Guest In Your Pulpit - Rev. Susan V Rak

The Reverend Dr. Susan Veronica Rak has been a Unitarian Universalist since the early 70's and Unitarian Universalist Minister since 1996, most recently serving as an Interim Minister. In that role her experiences and skills serving UU congregations over the years as DRE, settled minister and consultant have been put to good use. Preaching, creating and conducting worship are a strong component of her ministry. Reverend Dr. Rak earned her Masters of Divinity at Lancaster Theological Seminary in Lancaster PA, and received a Doctor of Ministry from Meadville-Lombard Theological School (2009), Chicago IL. She and her spouse, Dr. Mary Chinery (Dean of the School of Arts & Sciences, Georgian Court University, Lakewood NJ) reside in Asbury Park, NJ.

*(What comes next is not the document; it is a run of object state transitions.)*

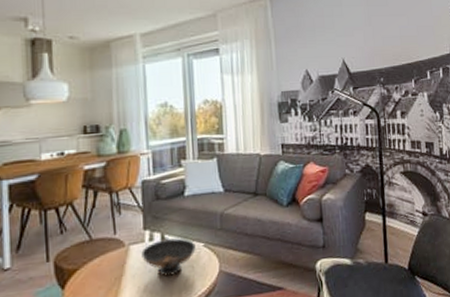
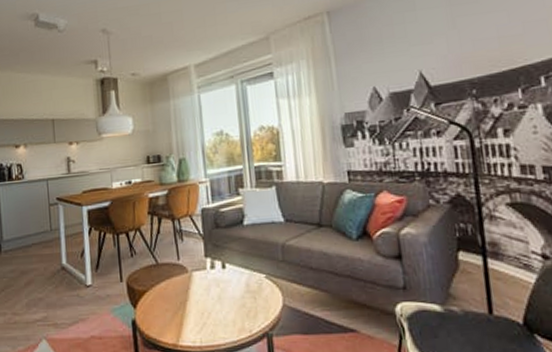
decorative bowl: present [141,236,196,277] -> none [204,265,257,305]

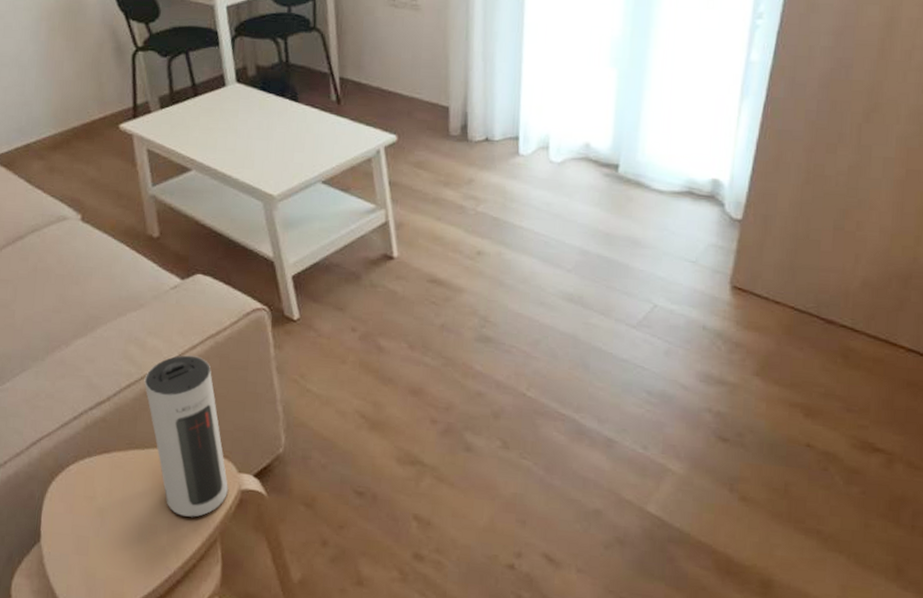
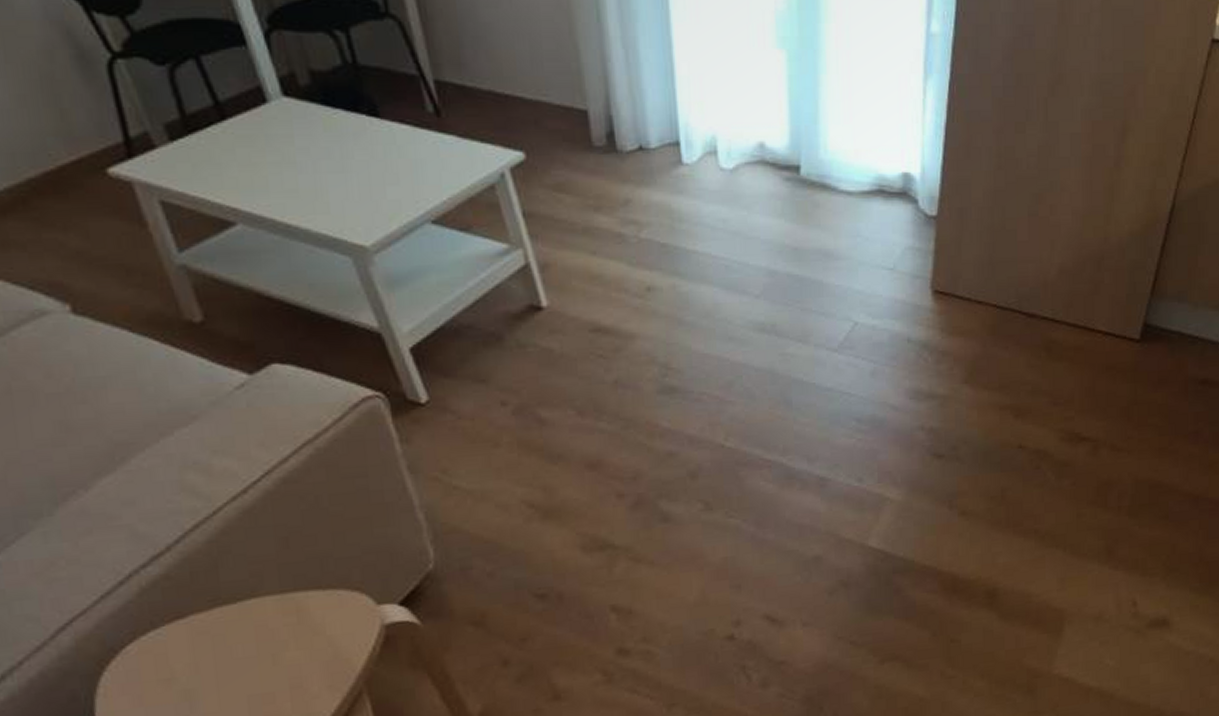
speaker: present [144,355,228,518] -> none [218,470,367,674]

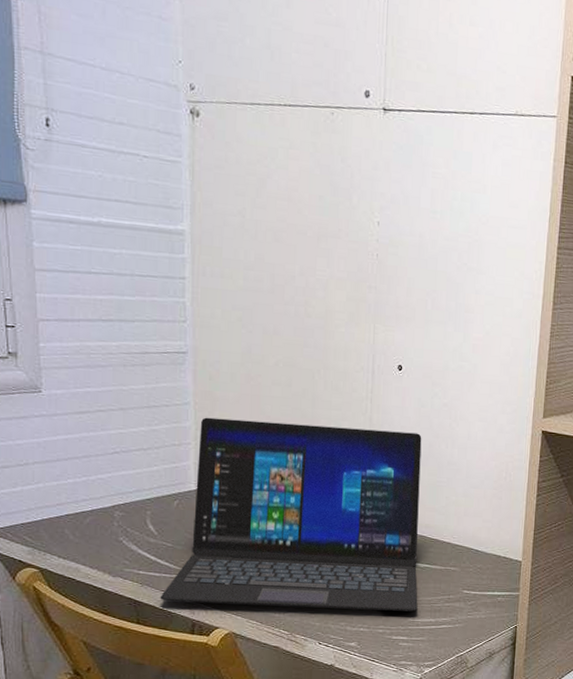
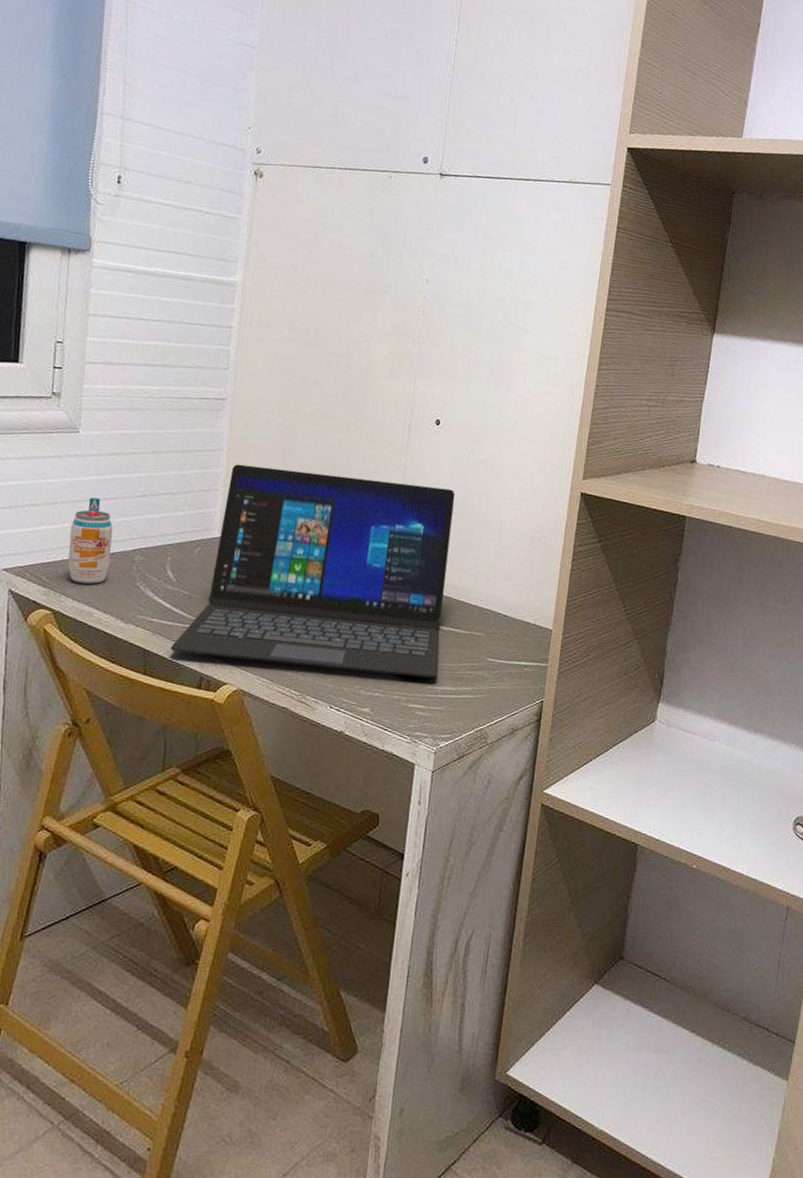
beverage can: none [45,457,90,541] -> present [67,497,114,584]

  • At One (honoring the Jewish holy day Yom Kippur, the Day of Atonement,) Forgiveness as a way toward wholeness: let us open ourselves to the wisdom and beauty of these very ancient practices that encourage us to be who we are called to be.
  • Calamity, Hope and Courage. We often think of the character Job, from the Hebrew scripture, as synonymous with “patience”. But there’s more to the story than that. So we explore how an ancient tale and a suffering man’s questions can inspire hope.
  • Comfort and Joy (a winter holidays/pre-Christmas sermon). Some questions to ponder: Can festivity and frivolity be a spiritual practice, especially in the times we find ourselves? Is it possible for a rational human being to "believe" in the magic of the season and honestly celebrate it?
  • The Courage to Be Vulnerable. Let your heart break so you can love more freely. Make mistakes and become stronger. Brené Brown advises that "If we want greater clarity in our purpose or deeper and more meaningful spiritual lives, vulnerability is the path.”
  • Flowing in the Stream. Equanimity is one of the Four Immeasurables - four great virtues (along with compassion, loving kindness, and sympathetic joy) that the Buddha taught his disciples to cultivate. How rich can our lives might be if we try to adopt these practices!
  • Grow Your Soul. Unitarian minister A. Powell Davies (1902 - 1957) is o<en remembered for this one saying: Life is just a chance to grow a soul. But what is "soul" to a 21st century Unitarian Universalist? We look to another of our sages - the poet Walt Whitman - for some suggestions.
  • Haven’t Got a Prayer. How and why might we pray? We consider our own Unitarian Universalist response to the ancient religious notion of prayer.
  • Hold On - Let Go. The Buddhist celebration of Vesak (which usually occurs in late spring) honors the birth, enlightenment, and death of the Buddha. This sermon explores “non-abachment” - how the Buddha’s teachings help us, Unitarian Universalist and likely non-Buddhists, navigate life.
  • Is It Too Late? (designed to recognize November 11th as Armistice Day; 2018 marks the 100th anniversary of the end of “the war to end all wars.”). We pause to note Armistice/ or Remembrance Day (known in the US as Veterans’ Day) and are reminded of our commitments to justice and compassion... to be a blessing to the world.
  • Living with Death (especially oriented toward the end of October and early November). This time of year often invites us to confront our mortality. This need not be a morbid encounter but one that encourages us to come alive! Inspired by the Mexican Day of the Dead (el Dia de los Muertos), we can create an altar of remembrance in our hearts , honoring those for whom we mourn, celebrating the people we hold dear and love. No matter if their passing was recent or long ago, their spirits are with us still.
  • Of Faith and Freedom. What will you risk for your beliefs, your community? In 1579, Dávid Ferenc said "I wrote what I felt and that is what I preached with trusting spirit". Looking to our Transylvanian Unitarian heritage, what inspiration or encouragement can we find?
  • The 500 Hats of a Unitarian Universalist Minister (more appropriate for congregations in transition). An exploration of (and perhaps a reality check on) the role of a minister and the expectations of shared ministry. (You might recognize the title as a play on the title of one of Dr. Seuss's most popular books “the 500 Hats of Bartholomew Cubbins". )
  • We Make the Path. Sometimes the way before us is clearly laid out, and other times not so much. Whether the road is your spiritual journey or your life's course - or the direction of the congregation - the only way to make your way is to venture out on to the path.
  • In addition I am willing to consider preaching on a particular theme, seasonal observance or theological tradition that suits your congregation.

Availability: Virtual or or in person, preferably within 60-65 miles of Asbury Park, NJ, overnight hospitality on Saturday might be required depending on distance.

Fee arrangements: According to UUMA guidelines. Home hospitality will be needed on Saturday night when the location is a long distance from Asbury Park, NJ.